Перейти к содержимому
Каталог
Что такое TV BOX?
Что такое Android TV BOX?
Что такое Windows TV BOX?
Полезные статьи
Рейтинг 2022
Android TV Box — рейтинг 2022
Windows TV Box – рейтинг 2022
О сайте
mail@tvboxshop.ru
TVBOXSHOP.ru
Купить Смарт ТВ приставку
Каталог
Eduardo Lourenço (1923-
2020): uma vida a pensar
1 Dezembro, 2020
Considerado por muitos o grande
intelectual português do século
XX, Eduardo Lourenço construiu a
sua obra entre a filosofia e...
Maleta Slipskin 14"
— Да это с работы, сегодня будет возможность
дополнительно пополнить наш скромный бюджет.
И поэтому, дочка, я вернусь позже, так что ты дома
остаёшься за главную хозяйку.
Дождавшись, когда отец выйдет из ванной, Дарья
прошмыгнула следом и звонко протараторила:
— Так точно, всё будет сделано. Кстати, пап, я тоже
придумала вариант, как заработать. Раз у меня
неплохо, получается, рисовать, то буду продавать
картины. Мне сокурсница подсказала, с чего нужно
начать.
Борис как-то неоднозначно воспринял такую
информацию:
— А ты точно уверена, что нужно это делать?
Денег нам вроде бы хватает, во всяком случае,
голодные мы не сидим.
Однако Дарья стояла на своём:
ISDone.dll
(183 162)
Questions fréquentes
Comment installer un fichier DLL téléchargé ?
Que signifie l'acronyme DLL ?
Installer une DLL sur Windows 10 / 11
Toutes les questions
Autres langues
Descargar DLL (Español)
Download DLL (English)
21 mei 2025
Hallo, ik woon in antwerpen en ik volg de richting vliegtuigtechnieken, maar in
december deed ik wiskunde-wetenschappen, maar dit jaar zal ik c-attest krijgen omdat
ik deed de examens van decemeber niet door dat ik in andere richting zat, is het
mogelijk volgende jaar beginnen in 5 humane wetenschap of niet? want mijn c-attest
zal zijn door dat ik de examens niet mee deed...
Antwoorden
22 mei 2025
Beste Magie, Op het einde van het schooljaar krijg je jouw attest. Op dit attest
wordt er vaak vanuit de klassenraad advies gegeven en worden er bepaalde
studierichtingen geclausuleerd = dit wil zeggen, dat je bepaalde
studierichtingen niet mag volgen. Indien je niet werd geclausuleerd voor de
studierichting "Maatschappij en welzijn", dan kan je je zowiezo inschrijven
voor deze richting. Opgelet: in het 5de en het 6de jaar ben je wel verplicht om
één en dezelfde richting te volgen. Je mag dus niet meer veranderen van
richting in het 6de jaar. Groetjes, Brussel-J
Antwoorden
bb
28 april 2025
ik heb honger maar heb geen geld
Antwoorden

### Goal of the exercise
Pick out every line in the listing above that contains the string "voor", treating uppercase and lowercase as different.

### Exercise output
studierichtingen niet mag volgen. Indien je niet werd geclausuleerd voor de
voor deze richting. Opgelet: in het 5de en het 6de jaar ben je wel verplicht om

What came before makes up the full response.